“No need of it. What I want to say I can say just as well with you here, Osgood, old man.”

“We were having a little private talk of our own when you butted in,” said Shultz sourly.

“When I’m through there’ll be plenty of time for you to finish up. I won’t be long, and I’ll get out the minute I’ve had my say. It’s about this wretched scrape—about Hooker.”

“It is a wretched scrape,” agreed Osgood. “I’m greatly disturbed over it, and of course you must be also, Piper. What are we to do?”

“That’s just what I want to talk to Shultz about. Something has got to be done, and that pretty quick, too. It strikes me that Shultz is the fellow to do it.”

The boy named swung round and squared himself, his red lips pressed together, his eyes staring straight at Billy from beneath lowered brows. “I suppose,” he began harshly, “you think you’re going to shoulder the whole business onto me. If you do, you want to forget it, and forget it quick. I’m no more to blame than the rest of the bunch. It’s true I hit Hooker a poke, but he brought it on himself, and you know it. He accused me of cheating.”

“It was your blow that knocked him against that mantelpiece and dazed him so that he hasn’t been able to talk or remember. In stating that the truth was sure to come out soon, Professor Richardson was doubtless correct.”

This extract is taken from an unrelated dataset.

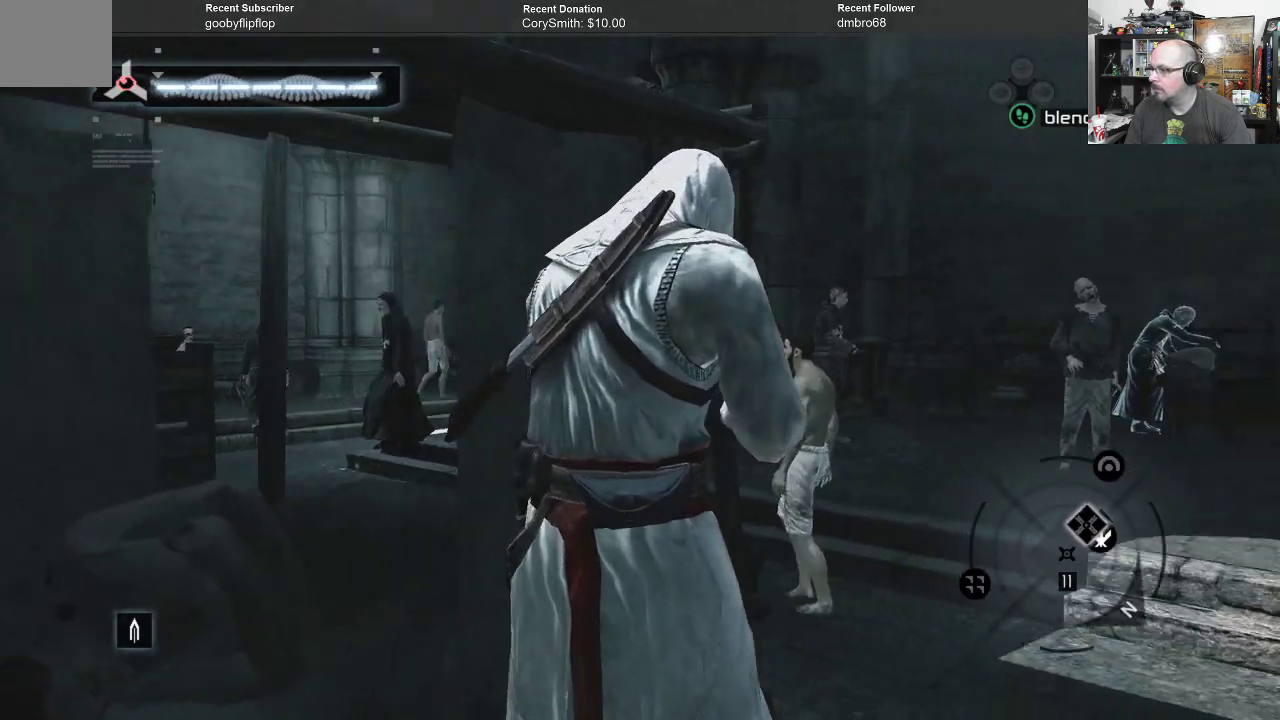
{"buttons": ["A"], "left_stick": "center", "right_stick": "center", "events": []}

“Ah, don’t talk to me about that old dried-up shrimp!” cried Shultz fiercely. “He practically owned up before the whole school that he was a back number. He’s no more fit to be the principal of Oakdale Academy than I am—nor half as much. It’s time he retired and let a younger and better man fill his place.”

“I didn’t come here to argue that point. I say he was right in asserting that the truth about Hooker is bound to come out. Now are you going to wait and let the facts be found out through some other channel, or are you going to brace up and make a clean breast of it?”

“Now wouldn’t that be fine!” sneered Shultz. “You want me to blow the whole thing, do you? You want me to come out and tell the general public that a bunch of us were here in Ned’s rooms gambling, and that in a quarrel over the cards I hit Roy Hooker. Do you think for a minute that by doing so I’ll make you stand better in the public eye?”